El portavoz se refirió así a la banda transnacional venezolana Tren de Aragua, la cual ha extendido su accionar a más países de América.
El presidente Donald Trump ya ha firmado una orden ejecutiva para declararla como una organización terrorista y el pasado jueves, en su plática por teléfono con su par salvadoreño, Nayib Bukele, dialogó sobre un trabajo en conjunto para atajar su accionar.
«En la primera administración [de Trump] teníamos un acuerdo de cooperación de asilo [con El Salvador]. Queremos revivirlo e incluir, ya que ha tenido gran éxito el presidente Bukele con los miembros de pandillas, también a los miembros de las pandillas del Tren de Aragua. Creo que van a querer regresar a Venezuela antes de tener que lidiar con las cárceles de la mara en El Salvador», acotó Claver-Carone ayer en una llamada con más de cien periodistas.
La Casa Blanca ha exigido al gobernante venezolano, Nicolás Maduro, que acepte las deportaciones de estos criminales.
«Lo que también ha aparecido mucho en las noticias [sobre Bukele] es su extraordinario manejo del problema de las pandillas MS-13, cómo lo ha manejado en El Salvador y, francamente, cómo eso también puede ser una alternativa para ayudar y apoyar a los Estados Unidos»., dijo Claver-Carone en una sesión informativa sobre la gira del secretario de Estado Marco Rubio a América Latina.
El Salvador se ha convertido en un referente internacional en seguridad con la apertura del Centro de Confinamiento del Terrorismo (CECOT), cuyas instalaciones fueron visitadas por un grupo de legisladores estadounidenses el año pasado.

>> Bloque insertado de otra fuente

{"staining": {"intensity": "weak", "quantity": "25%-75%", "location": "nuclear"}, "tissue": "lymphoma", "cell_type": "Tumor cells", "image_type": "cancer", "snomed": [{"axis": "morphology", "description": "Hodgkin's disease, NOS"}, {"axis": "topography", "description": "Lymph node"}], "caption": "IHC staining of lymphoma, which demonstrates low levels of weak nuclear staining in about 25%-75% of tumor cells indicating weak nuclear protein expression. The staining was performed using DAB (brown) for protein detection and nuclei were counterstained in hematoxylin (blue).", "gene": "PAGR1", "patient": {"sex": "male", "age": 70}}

Las cárceles salvadoreñas, una vez escenario de excesos y de descontrol, ahora son una medida ejemplar para diferentes naciones que buscan, como lo ha logrado El Salvador, enfrentarse al flagelo de las pandillas y de la inseguridad. Este será un tema de importancia en la próxima visita del secretario Rubio a El Salvador, dijo el Departamento de Estado.